> ИСХОДНЫЙ ТЕКСТ
В начале ноября 1963 года Беккет пишет в письме Алану Шнайдеру: «Я понял, что невозможно окончить пьесу, пока не начнешь ее репетировать». Этот подход стал ключевым для всего последующего периода режиссерской работы Беккета. Все, что изначально невозможно воспроизвести на странице, дополнялось объемом репетиции и входило в текст готовой пьесы: эхо, контрастность голосов, использование голоса как музыкального инструмента, точность и форма жеста, характер взгляда, последовательность и продолжительность монологов, пауз, направление, скорость и форма сценического движения, ритмы и фазы диалогов и многое другое. Каждый из этих аспектов был необходим Беккету для завершения пьесы, а порой складывался текст, полностью состоящий из параметров-схем и звуковой партитуры, фактически заменяющих язык человеческий.

Фрагменты пьес «В тот раз» и «Действие без слов»:

«...Занавес. Сцена во тьме. Постепенно освещается ЛИЦО СЛУШАТЕЛЯ примерно в десяти футах над сценой посредине ее.

Старое белое лицо, длинные яркие белые волосы, как будто расстилающиеся сверху.

Голоса А, Б, В — его собственные, доносящиеся до него с обеих сторон и сверху. Они перетекают из одного в другой, не прерывая общий поток, кроме тех мест, где обозначена пауза.

Тишина 10 секунд. ГЛАЗА СЛУШАТЕЛЯ открыты. Слышно его дыхание, медленное и регулярное» [2, с. 385].

«Действующее лицо: мужчина.

Характерный жест: складывает и разворачивает свой носовой платок.

Место действия: пустыня. Ослепительный свет.

Действие.

Из-за правой кулисы задом наперед на сцену вылетает человек. Он падает, моментально вскакивает, отряхивается, отходит в сторону, задумывается.

Свист справа.

Немного подумав, человек идет направо, за кулисы. Моментально вылетает назад, на сцену, падает, вскакивает, отряхивается, отходит в сторону, задумывается. Свист слева.

> СПИСОК СТРОК
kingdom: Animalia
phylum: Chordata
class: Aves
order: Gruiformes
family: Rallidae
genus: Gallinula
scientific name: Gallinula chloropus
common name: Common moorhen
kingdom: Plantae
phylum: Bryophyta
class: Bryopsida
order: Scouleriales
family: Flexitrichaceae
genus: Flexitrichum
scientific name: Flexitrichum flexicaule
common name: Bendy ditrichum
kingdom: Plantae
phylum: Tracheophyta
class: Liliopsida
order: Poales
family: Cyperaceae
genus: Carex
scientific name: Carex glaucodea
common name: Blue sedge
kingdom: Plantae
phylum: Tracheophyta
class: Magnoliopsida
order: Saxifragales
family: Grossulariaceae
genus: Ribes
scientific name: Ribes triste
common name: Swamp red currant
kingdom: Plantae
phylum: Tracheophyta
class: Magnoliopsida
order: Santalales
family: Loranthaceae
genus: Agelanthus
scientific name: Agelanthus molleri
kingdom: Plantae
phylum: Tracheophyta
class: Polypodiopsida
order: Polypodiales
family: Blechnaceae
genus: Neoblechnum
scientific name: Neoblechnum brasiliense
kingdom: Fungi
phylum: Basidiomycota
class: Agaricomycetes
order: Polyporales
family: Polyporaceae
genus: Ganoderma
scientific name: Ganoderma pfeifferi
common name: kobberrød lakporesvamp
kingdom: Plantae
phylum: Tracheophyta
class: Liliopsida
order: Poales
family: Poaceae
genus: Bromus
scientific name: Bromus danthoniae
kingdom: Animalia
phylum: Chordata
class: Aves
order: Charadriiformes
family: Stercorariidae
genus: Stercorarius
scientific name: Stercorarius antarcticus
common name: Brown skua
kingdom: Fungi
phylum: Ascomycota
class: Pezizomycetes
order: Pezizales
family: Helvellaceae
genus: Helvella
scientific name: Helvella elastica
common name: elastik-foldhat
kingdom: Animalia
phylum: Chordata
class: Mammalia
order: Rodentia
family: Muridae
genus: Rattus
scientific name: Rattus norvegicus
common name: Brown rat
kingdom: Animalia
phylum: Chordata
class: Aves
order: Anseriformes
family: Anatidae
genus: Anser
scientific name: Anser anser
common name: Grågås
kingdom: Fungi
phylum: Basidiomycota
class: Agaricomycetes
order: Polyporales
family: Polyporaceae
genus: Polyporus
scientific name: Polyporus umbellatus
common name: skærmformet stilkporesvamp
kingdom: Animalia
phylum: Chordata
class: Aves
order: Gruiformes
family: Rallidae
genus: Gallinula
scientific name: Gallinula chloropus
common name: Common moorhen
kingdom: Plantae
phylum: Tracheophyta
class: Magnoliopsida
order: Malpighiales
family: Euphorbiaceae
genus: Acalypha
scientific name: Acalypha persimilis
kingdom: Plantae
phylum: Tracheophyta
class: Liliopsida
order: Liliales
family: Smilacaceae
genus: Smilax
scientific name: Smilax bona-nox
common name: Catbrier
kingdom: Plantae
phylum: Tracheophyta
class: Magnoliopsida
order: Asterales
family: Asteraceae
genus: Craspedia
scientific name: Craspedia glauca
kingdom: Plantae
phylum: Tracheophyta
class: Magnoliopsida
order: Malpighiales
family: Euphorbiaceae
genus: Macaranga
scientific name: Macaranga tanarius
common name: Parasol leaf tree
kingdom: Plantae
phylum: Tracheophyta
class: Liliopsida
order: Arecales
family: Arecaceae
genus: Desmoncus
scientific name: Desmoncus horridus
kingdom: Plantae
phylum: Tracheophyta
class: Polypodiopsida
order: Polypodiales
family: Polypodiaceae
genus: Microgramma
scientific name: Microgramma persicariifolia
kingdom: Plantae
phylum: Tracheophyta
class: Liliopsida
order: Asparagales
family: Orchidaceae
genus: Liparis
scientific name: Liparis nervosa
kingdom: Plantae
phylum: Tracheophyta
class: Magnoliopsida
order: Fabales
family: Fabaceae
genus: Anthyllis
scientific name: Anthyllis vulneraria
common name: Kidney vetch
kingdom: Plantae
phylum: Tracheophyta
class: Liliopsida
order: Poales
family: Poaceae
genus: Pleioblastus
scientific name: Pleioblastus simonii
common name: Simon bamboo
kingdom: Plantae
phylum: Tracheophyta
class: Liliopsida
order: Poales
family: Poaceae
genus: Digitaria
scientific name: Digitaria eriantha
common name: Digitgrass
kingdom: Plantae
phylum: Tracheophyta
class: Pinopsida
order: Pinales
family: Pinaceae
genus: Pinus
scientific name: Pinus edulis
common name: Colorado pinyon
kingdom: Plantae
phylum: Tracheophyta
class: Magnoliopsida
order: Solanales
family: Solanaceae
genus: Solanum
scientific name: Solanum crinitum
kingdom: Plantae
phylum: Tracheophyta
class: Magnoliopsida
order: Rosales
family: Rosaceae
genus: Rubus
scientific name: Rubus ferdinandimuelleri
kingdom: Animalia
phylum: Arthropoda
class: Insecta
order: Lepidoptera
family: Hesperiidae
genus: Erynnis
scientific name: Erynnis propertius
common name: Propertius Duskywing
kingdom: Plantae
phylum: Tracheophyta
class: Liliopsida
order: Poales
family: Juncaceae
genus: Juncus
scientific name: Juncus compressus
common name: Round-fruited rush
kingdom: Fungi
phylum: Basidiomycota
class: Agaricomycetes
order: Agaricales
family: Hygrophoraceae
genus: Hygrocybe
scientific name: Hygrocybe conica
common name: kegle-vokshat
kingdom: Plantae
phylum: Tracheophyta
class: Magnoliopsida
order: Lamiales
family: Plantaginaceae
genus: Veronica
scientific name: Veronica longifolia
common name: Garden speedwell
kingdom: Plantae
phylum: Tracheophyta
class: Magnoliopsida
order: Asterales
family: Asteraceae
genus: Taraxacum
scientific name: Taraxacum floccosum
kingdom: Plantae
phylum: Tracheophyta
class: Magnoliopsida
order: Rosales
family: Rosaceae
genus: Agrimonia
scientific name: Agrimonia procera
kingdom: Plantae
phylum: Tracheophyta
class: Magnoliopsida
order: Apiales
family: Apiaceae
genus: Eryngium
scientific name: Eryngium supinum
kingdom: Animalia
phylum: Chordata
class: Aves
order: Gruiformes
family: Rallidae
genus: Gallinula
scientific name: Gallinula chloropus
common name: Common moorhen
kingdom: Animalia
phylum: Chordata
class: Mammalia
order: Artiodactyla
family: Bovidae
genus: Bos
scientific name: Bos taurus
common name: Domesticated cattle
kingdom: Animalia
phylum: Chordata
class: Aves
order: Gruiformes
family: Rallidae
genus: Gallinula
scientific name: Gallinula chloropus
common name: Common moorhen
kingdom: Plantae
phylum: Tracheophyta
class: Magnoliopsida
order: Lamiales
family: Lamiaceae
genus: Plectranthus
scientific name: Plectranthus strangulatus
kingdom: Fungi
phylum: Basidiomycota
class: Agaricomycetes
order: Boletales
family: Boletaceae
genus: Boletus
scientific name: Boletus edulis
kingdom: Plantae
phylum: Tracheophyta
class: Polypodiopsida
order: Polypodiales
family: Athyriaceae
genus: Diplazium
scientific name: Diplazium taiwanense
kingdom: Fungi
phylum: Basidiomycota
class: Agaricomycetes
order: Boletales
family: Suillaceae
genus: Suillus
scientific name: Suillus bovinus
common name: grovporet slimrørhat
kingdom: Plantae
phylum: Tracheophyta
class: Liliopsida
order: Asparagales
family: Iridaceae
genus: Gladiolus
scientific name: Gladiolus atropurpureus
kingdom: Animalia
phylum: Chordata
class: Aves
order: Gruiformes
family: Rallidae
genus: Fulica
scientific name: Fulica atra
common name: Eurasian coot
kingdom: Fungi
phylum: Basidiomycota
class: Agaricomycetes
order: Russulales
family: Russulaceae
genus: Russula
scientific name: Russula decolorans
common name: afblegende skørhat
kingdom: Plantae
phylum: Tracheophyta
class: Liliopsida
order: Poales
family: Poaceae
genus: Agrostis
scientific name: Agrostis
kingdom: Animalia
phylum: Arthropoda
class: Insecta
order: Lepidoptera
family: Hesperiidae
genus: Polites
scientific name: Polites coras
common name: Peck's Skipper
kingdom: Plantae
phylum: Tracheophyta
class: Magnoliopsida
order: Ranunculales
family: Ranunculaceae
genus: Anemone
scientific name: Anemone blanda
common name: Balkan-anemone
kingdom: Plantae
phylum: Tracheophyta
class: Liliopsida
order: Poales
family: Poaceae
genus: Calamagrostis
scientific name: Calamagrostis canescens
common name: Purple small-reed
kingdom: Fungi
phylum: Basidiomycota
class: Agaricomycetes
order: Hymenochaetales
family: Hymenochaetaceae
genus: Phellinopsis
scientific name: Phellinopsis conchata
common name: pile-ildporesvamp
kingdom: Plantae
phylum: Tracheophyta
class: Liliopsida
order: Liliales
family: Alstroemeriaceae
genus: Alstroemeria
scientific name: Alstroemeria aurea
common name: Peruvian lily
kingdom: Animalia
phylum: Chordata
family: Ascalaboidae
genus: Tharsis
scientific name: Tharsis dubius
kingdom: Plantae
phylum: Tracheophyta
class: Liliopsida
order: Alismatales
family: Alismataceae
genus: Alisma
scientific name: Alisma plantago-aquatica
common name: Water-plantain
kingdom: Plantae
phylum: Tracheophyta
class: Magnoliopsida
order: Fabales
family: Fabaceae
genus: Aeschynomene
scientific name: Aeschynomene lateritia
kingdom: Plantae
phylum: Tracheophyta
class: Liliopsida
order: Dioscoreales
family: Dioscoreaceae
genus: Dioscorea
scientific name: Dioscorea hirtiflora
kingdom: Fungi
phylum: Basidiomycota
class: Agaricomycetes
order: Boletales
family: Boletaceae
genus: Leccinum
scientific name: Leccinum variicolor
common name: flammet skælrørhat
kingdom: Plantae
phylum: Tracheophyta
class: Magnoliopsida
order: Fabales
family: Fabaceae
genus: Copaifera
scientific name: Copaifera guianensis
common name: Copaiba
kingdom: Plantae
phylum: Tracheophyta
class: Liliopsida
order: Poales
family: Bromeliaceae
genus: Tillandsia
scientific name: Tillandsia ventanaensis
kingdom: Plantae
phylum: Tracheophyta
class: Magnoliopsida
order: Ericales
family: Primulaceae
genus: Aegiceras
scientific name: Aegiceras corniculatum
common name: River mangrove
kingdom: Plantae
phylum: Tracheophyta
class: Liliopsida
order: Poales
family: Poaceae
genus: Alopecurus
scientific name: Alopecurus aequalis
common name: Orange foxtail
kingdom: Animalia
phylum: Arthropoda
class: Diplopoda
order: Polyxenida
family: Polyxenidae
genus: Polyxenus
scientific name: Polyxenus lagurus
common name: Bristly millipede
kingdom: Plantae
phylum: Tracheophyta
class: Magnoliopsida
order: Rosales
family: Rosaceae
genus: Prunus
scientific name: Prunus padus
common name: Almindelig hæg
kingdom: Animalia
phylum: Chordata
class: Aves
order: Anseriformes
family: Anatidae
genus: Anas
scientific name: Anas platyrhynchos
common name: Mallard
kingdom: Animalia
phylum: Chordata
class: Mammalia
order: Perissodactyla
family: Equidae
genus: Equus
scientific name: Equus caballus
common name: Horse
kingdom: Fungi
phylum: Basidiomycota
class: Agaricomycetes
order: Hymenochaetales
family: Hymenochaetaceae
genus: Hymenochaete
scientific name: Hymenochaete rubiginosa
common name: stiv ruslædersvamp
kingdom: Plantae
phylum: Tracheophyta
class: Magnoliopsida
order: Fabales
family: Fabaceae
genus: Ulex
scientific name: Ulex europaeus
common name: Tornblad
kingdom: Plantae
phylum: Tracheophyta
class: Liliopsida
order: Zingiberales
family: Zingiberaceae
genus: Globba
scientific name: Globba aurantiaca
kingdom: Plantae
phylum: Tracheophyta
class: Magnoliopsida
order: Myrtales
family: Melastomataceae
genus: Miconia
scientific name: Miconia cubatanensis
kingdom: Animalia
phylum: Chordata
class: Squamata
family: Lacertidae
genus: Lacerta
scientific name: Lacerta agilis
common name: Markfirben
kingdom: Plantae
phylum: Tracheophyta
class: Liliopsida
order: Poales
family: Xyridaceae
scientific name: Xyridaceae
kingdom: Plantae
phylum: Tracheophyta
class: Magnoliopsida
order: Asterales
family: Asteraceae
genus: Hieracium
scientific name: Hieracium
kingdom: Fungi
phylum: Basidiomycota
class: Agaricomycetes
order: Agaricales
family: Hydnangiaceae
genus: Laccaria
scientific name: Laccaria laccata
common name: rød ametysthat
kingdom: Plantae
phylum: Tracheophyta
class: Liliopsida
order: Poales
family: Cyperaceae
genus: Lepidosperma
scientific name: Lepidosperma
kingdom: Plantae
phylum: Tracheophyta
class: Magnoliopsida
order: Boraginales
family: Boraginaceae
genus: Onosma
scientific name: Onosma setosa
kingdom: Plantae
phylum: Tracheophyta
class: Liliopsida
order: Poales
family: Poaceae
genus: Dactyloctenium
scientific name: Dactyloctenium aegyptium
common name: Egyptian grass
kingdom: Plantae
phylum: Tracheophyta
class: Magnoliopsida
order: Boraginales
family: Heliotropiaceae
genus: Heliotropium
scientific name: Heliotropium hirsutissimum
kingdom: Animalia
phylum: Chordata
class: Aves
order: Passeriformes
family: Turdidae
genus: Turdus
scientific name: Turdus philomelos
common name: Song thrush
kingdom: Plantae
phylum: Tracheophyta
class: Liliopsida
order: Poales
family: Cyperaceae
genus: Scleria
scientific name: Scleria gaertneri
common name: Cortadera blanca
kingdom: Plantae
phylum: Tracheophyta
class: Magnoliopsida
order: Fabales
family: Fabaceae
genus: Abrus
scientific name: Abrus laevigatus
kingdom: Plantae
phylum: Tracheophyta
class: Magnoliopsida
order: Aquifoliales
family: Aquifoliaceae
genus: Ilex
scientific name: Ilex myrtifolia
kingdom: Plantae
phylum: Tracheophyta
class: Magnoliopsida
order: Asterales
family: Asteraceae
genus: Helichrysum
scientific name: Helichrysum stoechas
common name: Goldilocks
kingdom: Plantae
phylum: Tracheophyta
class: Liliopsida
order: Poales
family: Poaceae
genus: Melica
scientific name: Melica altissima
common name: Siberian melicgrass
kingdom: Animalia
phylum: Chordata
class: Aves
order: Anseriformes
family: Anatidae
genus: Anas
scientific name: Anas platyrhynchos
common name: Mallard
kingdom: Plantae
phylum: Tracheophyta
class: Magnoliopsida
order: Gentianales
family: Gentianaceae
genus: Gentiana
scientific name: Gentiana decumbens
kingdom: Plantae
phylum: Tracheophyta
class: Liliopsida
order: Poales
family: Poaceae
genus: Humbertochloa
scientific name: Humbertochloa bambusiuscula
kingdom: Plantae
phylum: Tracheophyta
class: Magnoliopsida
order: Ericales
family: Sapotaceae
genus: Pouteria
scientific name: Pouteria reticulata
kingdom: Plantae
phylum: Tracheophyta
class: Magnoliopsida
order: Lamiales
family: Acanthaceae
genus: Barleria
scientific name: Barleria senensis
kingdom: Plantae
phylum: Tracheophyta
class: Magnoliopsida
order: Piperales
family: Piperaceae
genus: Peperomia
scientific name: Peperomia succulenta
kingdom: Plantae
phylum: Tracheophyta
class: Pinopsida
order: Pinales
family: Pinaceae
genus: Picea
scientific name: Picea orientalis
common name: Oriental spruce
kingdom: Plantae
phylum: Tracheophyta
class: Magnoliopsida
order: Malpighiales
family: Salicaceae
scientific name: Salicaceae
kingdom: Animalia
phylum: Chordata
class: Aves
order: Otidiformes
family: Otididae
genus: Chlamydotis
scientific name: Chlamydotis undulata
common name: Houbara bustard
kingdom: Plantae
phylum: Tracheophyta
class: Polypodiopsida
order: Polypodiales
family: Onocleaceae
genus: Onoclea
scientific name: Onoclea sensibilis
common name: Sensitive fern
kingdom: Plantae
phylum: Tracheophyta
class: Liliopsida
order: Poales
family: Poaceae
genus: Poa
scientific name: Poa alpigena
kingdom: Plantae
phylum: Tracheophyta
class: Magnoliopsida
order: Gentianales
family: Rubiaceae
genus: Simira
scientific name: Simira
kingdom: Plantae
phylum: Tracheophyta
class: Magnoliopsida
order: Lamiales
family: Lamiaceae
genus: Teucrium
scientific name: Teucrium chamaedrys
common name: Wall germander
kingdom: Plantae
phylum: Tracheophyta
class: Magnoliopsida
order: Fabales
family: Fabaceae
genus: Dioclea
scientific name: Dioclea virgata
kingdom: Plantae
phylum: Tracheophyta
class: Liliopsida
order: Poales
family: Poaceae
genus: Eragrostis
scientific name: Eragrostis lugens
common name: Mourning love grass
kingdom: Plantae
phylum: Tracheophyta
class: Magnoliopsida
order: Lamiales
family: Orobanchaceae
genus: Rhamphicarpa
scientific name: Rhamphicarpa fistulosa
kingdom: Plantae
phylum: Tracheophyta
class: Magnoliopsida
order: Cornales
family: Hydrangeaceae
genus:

> ЗАДАНИЯ
(a) Изложите короче абзац текста о режиссерской работе Беккета, который начинается словами «В начале ноября 1963 года», и сохраните его главные факты.
(b) Подхватите текст о режиссерской работе Беккета и продолжите его после слов «Свист слева.».
Строки взяты из другого источника и с текстом не связаны.

> ОТВЕТЫ ПО ЗАДАНИЯМ
(a) В начале ноября 1963 года Беккет написал Алану Шнайдеру, что пьесу невозможно окончить, пока не начнешь ее репетировать. Этот подход определил всю его дальнейшую режиссерскую работу. То, что нельзя воспроизвести на странице, дополнялось на репетициях и входило в готовый текст. Это эхо, контраст голосов, голос как музыкальный инструмент, жест и взгляд, паузы и длительность монологов, сценическое движение, ритм диалогов и многое другое. Без этих аспектов Беккет не мог завершить пьесу. Порой текст целиком состоял из схем и звуковой партитуры, которые фактически заменяли человеческий язык.

(b)
Немного подумав, человек идет налево, за кулисы. Моментально вылетает назад, на сцену, падает, вскакивает, отряхивается, отходит в сторону, задумывается. Свист слева.

Немного подумав, человек направляется к левой кулисе, колеблется, останавливается, отходит в сторону, задумывается. С колосников на землю спускается невысокое дерево. Из ствола, метрах в трех от земли, торчит одинокий сук. Верхушку дерева увенчивает хилый веник из пальмовых листьев, который отбрасывает вниз довольно-таки прозрачную тень.

Человек стоит в раздумьи....

С колосников опускается крошечный графин, к которому прикреплена огромная этикетка с надписью ВОДА. Метрах в трех от земли он повисает в воздухе.

Человек сидит в раздумьи.

Свист сверху» [там же, с. 201].

Пьесы Беккета, нужно отметить, лежат в двух плоскостях. Они одновременно и невероятно цепко привязаны к настоящему и также трагически отчуждены от него; одновременно незакончены и вместе с тем жестко сформулированы. Они театральны, это отчетливо театральные тексты, которые как можно дальше стараются дистанцироваться от формата «представления». Одновременно и включают, и игнорируют зрителя, обещая ему физическое присутствие, но всякий раз погружая его в пространство разрушенной или тщательно разрушаемой картинки, выстраиваемой на сцене. Сценический текст Беккета обнаруживает, что любая драматическая условность, происходящая в театре, абсолютно зыбка.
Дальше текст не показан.